C’était sans compter sur cette nouvelle offensive de Mishcon de Reya. Dans sa lettre, Filippo Noseda cite directement le communiqué de Bruno Le Maire et critique la position du ministre français, qualifiée « d’atteinte à l’État de droit » et de « menace pour le droit de l’UE ». Il demande à la Commission d’envoyer une mise en demeure – et à terme d’initier une procédure d’infraction – vis-à-vis de la France et de tous les pays européens qui ne respecteraient pas immédiatement la décision de la CJUE.


L’avocat britannique assume


Filippo Noseda n’en est pas à son coup d’essai : il avait déjà pris position contre l’accès public au RBE, et initié des démarches judiciaires contre d’autres réformes liées à la transparence dans le monde des affaires. S’agissant des RBE, il insiste sur l’atteinte aux droits fondamentaux que représenterait, selon-lui, un accès ouvert au grand public.

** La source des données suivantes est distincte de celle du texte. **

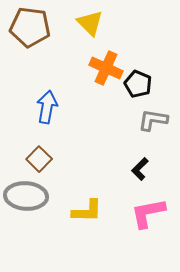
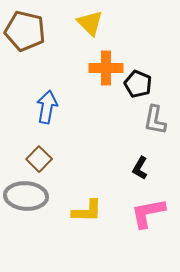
brown pentagon: moved 5 px left, 4 px down; rotated 6 degrees clockwise
orange cross: rotated 24 degrees counterclockwise
gray L-shape: moved 2 px right; rotated 88 degrees counterclockwise
black L-shape: moved 1 px up; rotated 15 degrees counterclockwise
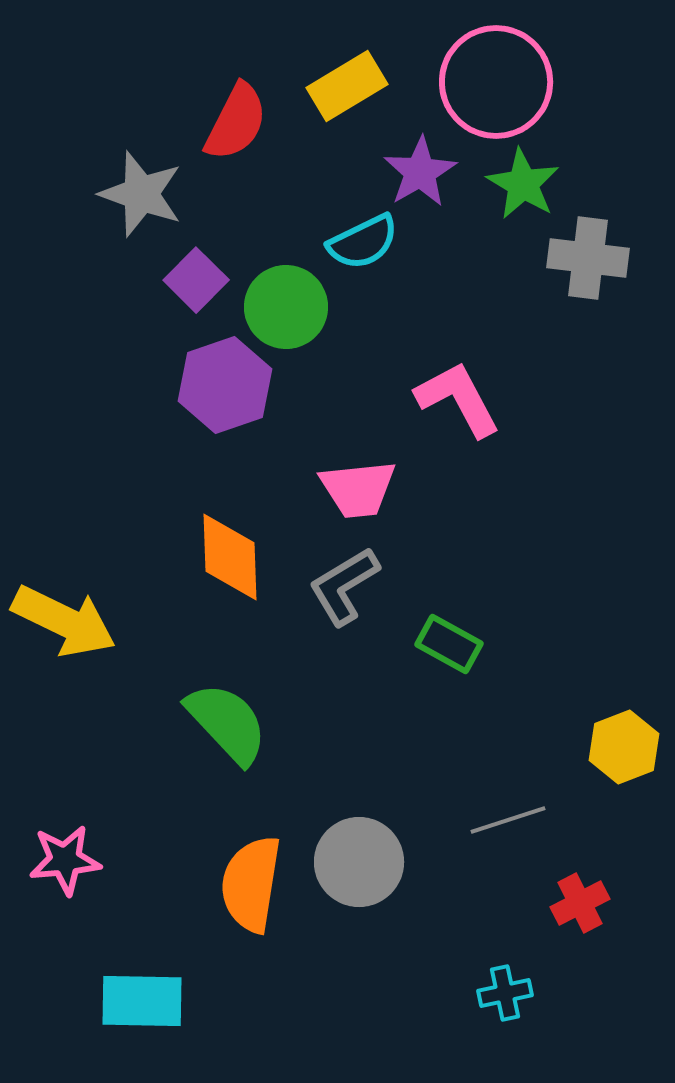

À date, nous ne savons pas s’il agit pour le compte d’un client ou de sa propre initiative – M. Noseda n’a pas souhaité donner de détails à ce sujet. Derrière sa démarche, l’avocat insiste toutefois sur ses combats en faveur de la protection des données personnelles, et fait le lien avec les récentes lignes directrices du Conseil de l’Europe en matière de protection des données dans le cadre des obligations LCB-FT. Il nous indique par ailleurs avoir été sollicité par le Conseil de l’Europe et par la Commission Européenne sur les liens la transparence des bénéficiaires effectifs et le respect de la vie privée.